InternetDownloadManager works best, as it first scans them you can select to download all the files you want, but it’s a paid service, and I only need to do this on rare occasions.

John · October 30, 2024, 10:43pm

Sounds like a confusing website. Glad you found an easy solution though.

victor · November 2, 2024, 1:40pm

What I finally got to work well, was that I wrote a script (actually ChatGPT did most of it) that scrapes and collect all the mp3 links into a text file. I can then input this text file to JDownloader and download them.

It actually worked rather well.

The other software kind of worked, but it missed too much and didn’t download all of them.

winnielinnie · November 2, 2024, 4:25pm

Is it okay to share this script (which populates a text file with “hits” for a type of file extension)?

I might have a use for it too for batch downloads.

You don’t have to share it, and I can understand if it has references to a particular website. (Which could alternatively be “settable” as a variable.)

John · November 2, 2024, 4:42pm

I’d like to play with that because I think you could pass that text file to a text based app like wget or fetch or curl and have next to no interaction.

Send a DM if you need/want.

victor · November 2, 2024, 5:31pm

I can share it here. It’s a work in progress really. There are some errors that pop up when using lynx, but it seems to skip over and continure anyway.

Right now it will not allow you to crawl if the original domain does not match the domain it wants to crawl.

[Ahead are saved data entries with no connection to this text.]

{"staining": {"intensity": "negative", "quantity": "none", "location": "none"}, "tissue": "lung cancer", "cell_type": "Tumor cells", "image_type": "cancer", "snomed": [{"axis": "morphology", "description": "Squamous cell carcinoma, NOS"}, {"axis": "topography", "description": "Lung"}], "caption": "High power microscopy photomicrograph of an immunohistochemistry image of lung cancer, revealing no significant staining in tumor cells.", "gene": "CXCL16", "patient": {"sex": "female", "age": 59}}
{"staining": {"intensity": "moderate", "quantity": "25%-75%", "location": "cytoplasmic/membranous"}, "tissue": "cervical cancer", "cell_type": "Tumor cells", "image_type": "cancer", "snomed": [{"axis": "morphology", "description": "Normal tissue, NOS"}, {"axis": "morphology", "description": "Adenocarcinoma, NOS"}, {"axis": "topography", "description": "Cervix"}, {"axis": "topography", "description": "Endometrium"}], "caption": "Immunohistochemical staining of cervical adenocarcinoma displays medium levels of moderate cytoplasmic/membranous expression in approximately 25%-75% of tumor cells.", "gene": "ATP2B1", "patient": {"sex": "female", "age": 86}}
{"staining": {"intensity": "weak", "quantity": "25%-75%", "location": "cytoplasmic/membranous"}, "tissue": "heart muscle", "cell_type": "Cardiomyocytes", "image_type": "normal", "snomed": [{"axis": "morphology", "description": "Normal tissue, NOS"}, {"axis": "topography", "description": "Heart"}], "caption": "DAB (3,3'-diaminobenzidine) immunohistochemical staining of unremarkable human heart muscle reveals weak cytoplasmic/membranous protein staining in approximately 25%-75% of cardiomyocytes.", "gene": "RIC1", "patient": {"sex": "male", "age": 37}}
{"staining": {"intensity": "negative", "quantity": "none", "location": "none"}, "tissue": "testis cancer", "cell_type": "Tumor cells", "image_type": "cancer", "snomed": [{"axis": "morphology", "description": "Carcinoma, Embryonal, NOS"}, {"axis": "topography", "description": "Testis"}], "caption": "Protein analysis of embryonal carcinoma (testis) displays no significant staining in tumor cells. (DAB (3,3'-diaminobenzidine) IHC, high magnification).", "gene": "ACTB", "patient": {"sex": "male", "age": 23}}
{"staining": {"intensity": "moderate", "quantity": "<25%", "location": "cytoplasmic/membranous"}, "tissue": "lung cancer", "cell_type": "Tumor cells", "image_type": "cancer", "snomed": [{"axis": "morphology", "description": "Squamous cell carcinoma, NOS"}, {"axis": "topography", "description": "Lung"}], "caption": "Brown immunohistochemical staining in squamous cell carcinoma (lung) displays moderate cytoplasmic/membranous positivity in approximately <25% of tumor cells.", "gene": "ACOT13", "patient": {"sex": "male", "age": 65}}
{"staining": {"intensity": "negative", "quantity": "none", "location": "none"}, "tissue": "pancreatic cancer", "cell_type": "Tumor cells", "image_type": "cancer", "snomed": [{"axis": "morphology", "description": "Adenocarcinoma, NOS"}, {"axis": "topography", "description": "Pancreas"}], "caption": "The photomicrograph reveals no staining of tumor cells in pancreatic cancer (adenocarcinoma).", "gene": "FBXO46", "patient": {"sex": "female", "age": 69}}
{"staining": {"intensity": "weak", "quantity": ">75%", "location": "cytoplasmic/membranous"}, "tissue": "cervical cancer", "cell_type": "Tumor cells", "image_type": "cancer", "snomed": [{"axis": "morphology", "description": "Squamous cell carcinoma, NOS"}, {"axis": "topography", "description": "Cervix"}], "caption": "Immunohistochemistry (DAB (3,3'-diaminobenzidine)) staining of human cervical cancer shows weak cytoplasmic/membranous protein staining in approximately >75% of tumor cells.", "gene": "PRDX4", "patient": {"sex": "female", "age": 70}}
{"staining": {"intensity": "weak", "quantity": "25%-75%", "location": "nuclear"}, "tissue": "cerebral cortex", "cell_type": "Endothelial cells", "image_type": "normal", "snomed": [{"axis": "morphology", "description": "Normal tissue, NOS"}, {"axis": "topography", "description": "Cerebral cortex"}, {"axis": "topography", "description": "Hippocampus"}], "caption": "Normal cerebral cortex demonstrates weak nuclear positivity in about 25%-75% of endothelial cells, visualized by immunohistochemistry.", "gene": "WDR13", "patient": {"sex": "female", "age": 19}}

Usage is crawl.sh mywebsite.com

#!/bin/bash

#set -x

# Check if a URL is provided as an argument
if [ "$#" -ne 1 ]; then
    echo "Usage: $0 <URL>"
    exit 1
fi

# Set base url
BASE_URL=$1

# Output file for links
OUTPUT_FILE="downloadable_links.txt"
if [ ! -f "$OUTPUT_FILE" ]; then
    touch "$OUTPUT_FILE"
fi

# File to keep track of visited URLs
VISITED_FILE="visited_urls.txt"
# Always reset visited file
: > "$VISITED_FILE"

crawl() {
    local url="$1"

    # Check if the URL has already been visited
    if grep -Fxq "$url" "$VISITED_FILE"; then
        return
    fi

    # Mark this URL as visited
    echo "$url" >> "$VISITED_FILE"

    # Get MP3 links from the current URL and extract full URLs
    lynx -dump -nonumbers -force_html "$url" | grep -Eo "http[^ ]+\.mp3" | while read -r mp3_url; do
        # Check if the MP3 link is already in the output file
        if ! grep -Fxq "$mp3_url" "$OUTPUT_FILE"; then
            echo "$mp3_url" >> "$OUTPUT_FILE"
	    echo "added $mp3_url to download list"
        fi
    done

    # Get all links to follow
	if [[ $url == *${BASE_URL}* ]]; then
		lynx -dump -nonumbers -force_html "$url" | grep -Eo "$BASE_URL/[^ ]+" | sort -u | while read -r link; do
		crawl "$link"
		done
	fi
}

# Start crawling from the base URL
crawl "$BASE_URL"

# Count the number of collected links and print the result
link_count=$(wc -l < "$OUTPUT_FILE")
echo "Finished. Collected $link_count links."

It should also let you continue where you left off in case the script times out or fails for some reason.

victor · November 3, 2024, 10:04pm

I’m now at a point where you can specify the URL as the first argument, and the file extension you are looking for as the second.

It also now will only go to the link if it does not have .* (is a file) which is nice because if there is a huge mp3 file it em take a long time to “crawl” it. So it just gets added to the list.

I’m hoping to get to a point where one can specify multiple extensions as well as keywords to ignore when crawling.

ChatGPT is helpful, but I do have to polish most of it fairly heavily.